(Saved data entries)
□ □ □

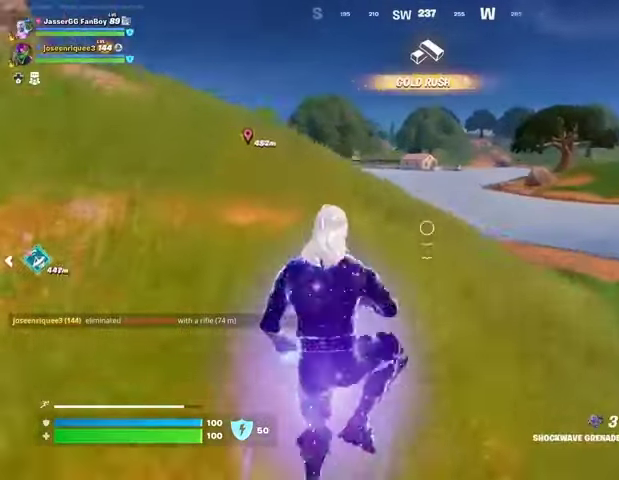
{"buttons": [], "left_stick": "up", "right_stick": "center", "events": [[167, "left_stick", "up"]]}
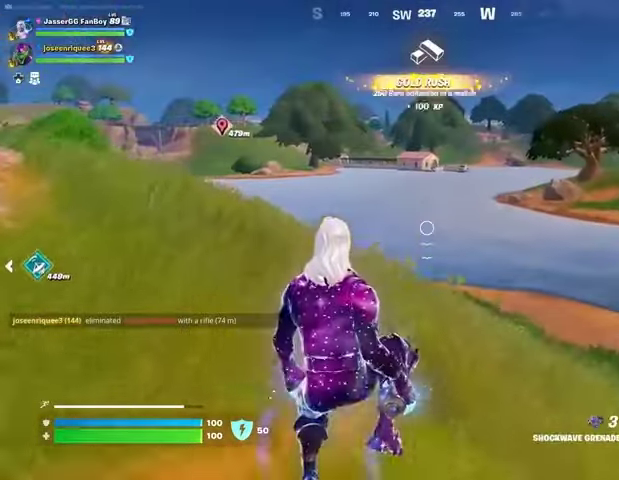
{"buttons": [], "left_stick": "up", "right_stick": "center", "events": []}
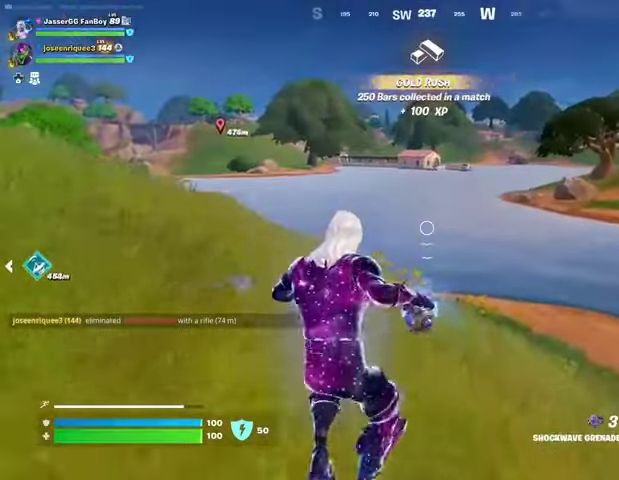
{"buttons": [], "left_stick": "up", "right_stick": "down", "events": [[133, "right_stick", "down"], [200, "R2", "down"], [300, "R2", "up"]]}
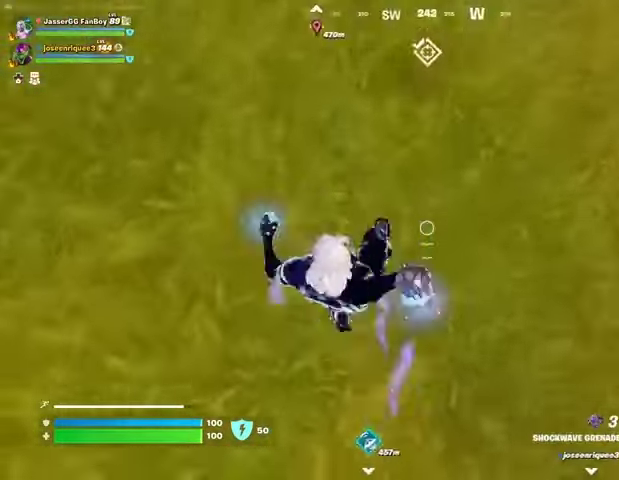
{"buttons": [], "left_stick": "up", "right_stick": "center", "events": [[33, "L3", "down"], [100, "right_stick", "up"], [133, "L3", "up"], [300, "CROSS", "down"], [400, "CROSS", "up"], [467, "right_stick", "center"]]}
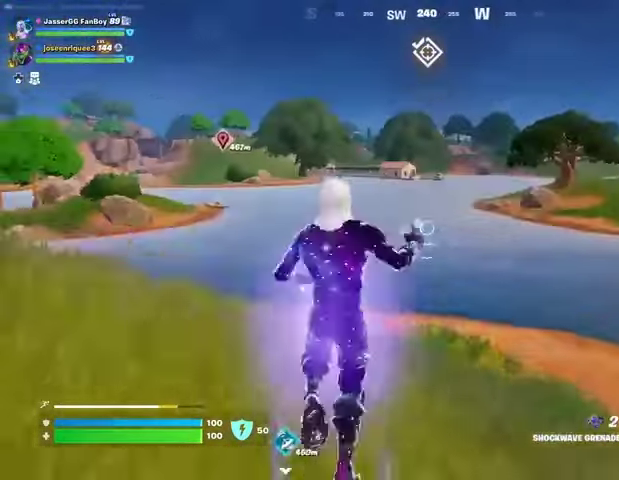
{"buttons": [], "left_stick": "up", "right_stick": "center", "events": []}
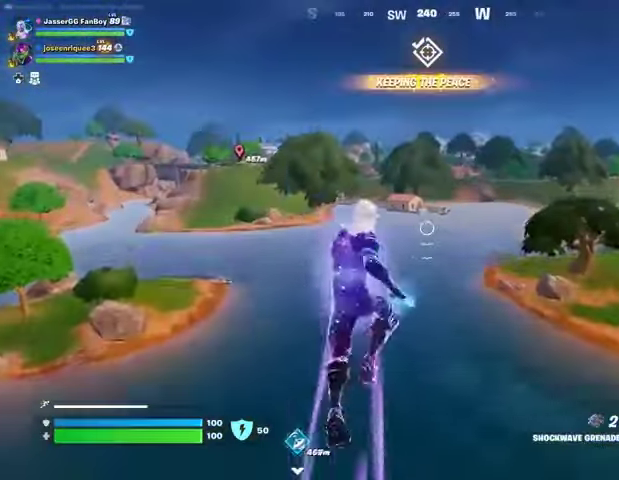
{"buttons": [], "left_stick": "up", "right_stick": "center", "events": []}
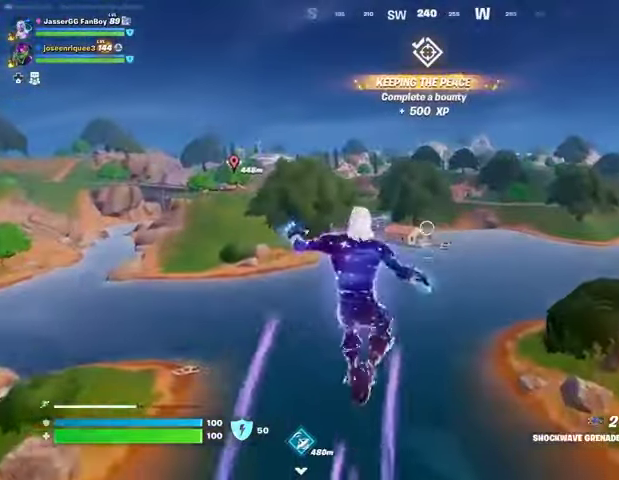
{"buttons": [], "left_stick": "up", "right_stick": "center", "events": []}
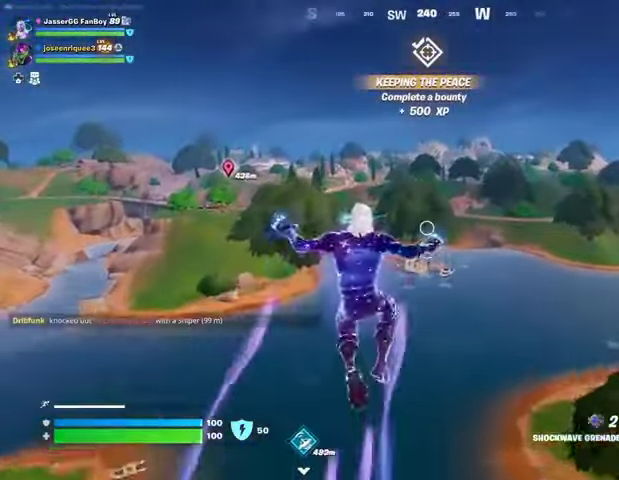
{"buttons": [], "left_stick": "up", "right_stick": "center", "events": [[400, "R1", "down"], [467, "R1", "up"]]}
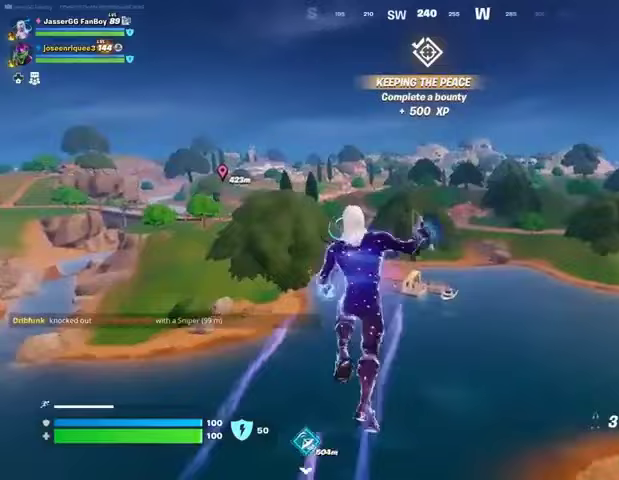
{"buttons": [], "left_stick": "up", "right_stick": "center", "events": [[367, "L2", "down"], [367, "right_stick", "up"], [467, "L2", "up"], [500, "right_stick", "center"]]}
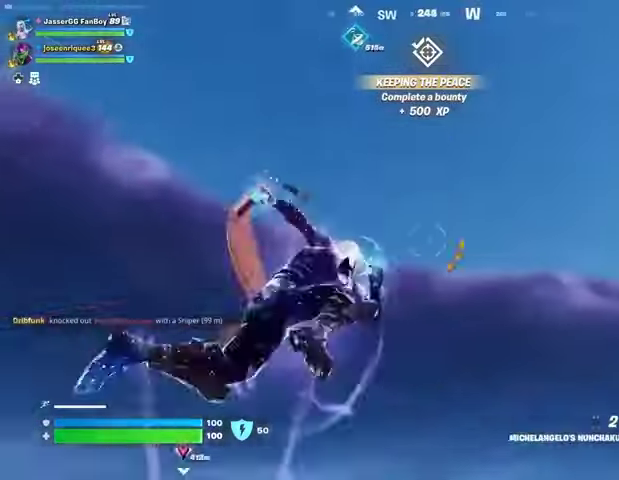
{"buttons": [], "left_stick": "up", "right_stick": "down-left", "events": [[400, "right_stick", "down-left"]]}
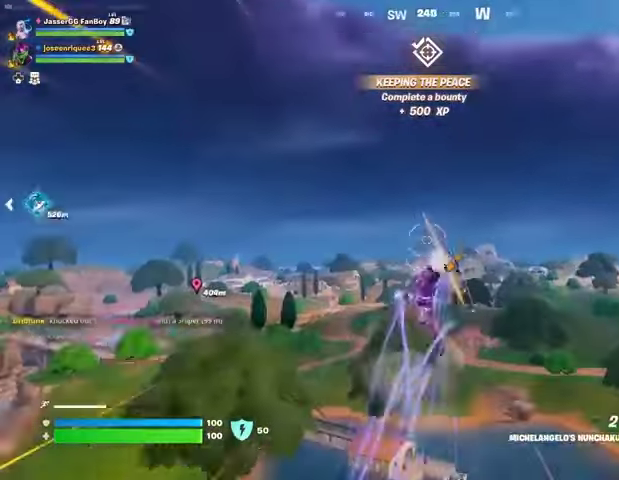
{"buttons": [], "left_stick": "up", "right_stick": "center", "events": [[133, "right_stick", "center"]]}
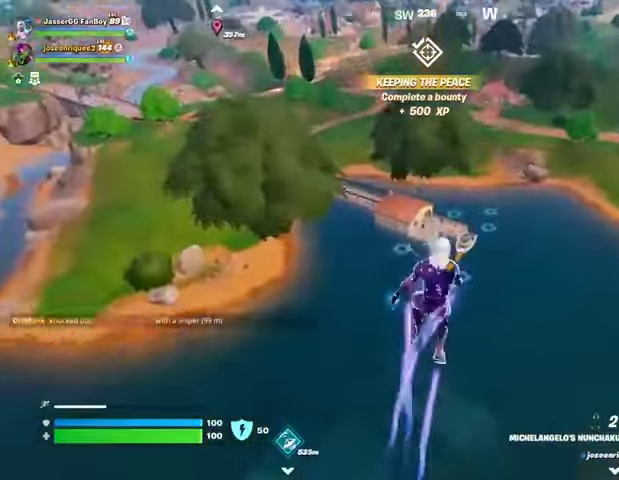
{"buttons": [], "left_stick": "up", "right_stick": "center", "events": []}
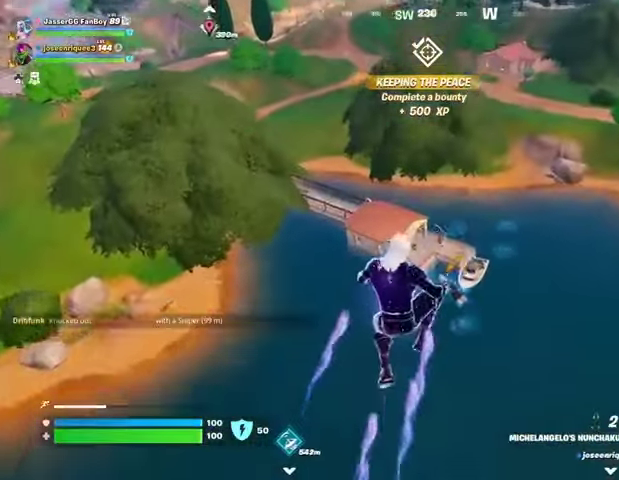
{"buttons": [], "left_stick": "up", "right_stick": "center", "events": [[267, "right_stick", "up"], [333, "L2", "down"], [433, "L2", "up"], [467, "right_stick", "center"]]}
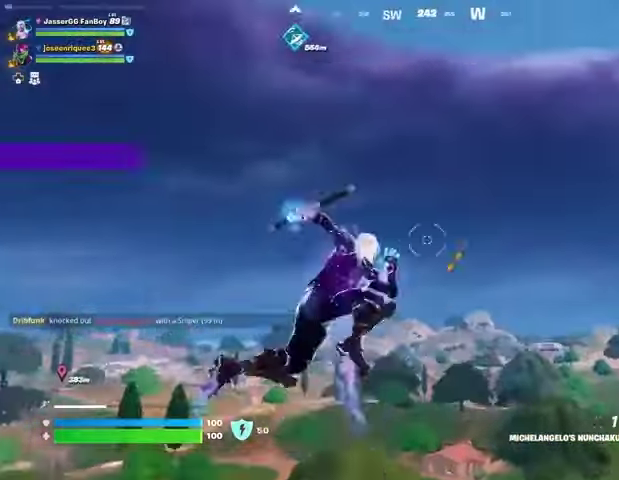
{"buttons": [], "left_stick": "up", "right_stick": "down", "events": [[333, "right_stick", "down"]]}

□ □ □

## [ABOUT THIS TASK]
Make an exact copy of the data above, pictures excluded.

## [RESPONSE TO THIS TASK]
{"buttons": [], "left_stick": "up", "right_stick": "center", "events": [[167, "left_stick", "up"]]}
{"buttons": [], "left_stick": "up", "right_stick": "center", "events": []}
{"buttons": [], "left_stick": "up", "right_stick": "down", "events": [[133, "right_stick", "down"], [200, "R2", "down"], [300, "R2", "up"]]}
{"buttons": [], "left_stick": "up", "right_stick": "center", "events": [[33, "L3", "down"], [100, "right_stick", "up"], [133, "L3", "up"], [300, "CROSS", "down"], [400, "CROSS", "up"], [467, "right_stick", "center"]]}
{"buttons": [], "left_stick": "up", "right_stick": "center", "events": []}
{"buttons": [], "left_stick": "up", "right_stick": "center", "events": []}
{"buttons": [], "left_stick": "up", "right_stick": "center", "events": []}
{"buttons": [], "left_stick": "up", "right_stick": "center", "events": [[400, "R1", "down"], [467, "R1", "up"]]}
{"buttons": [], "left_stick": "up", "right_stick": "center", "events": [[367, "L2", "down"], [367, "right_stick", "up"], [467, "L2", "up"], [500, "right_stick", "center"]]}
{"buttons": [], "left_stick": "up", "right_stick": "down-left", "events": [[400, "right_stick", "down-left"]]}
{"buttons": [], "left_stick": "up", "right_stick": "center", "events": [[133, "right_stick", "center"]]}
{"buttons": [], "left_stick": "up", "right_stick": "center", "events": []}
{"buttons": [], "left_stick": "up", "right_stick": "center", "events": [[267, "right_stick", "up"], [333, "L2", "down"], [433, "L2", "up"], [467, "right_stick", "center"]]}
{"buttons": [], "left_stick": "up", "right_stick": "down", "events": [[333, "right_stick", "down"]]}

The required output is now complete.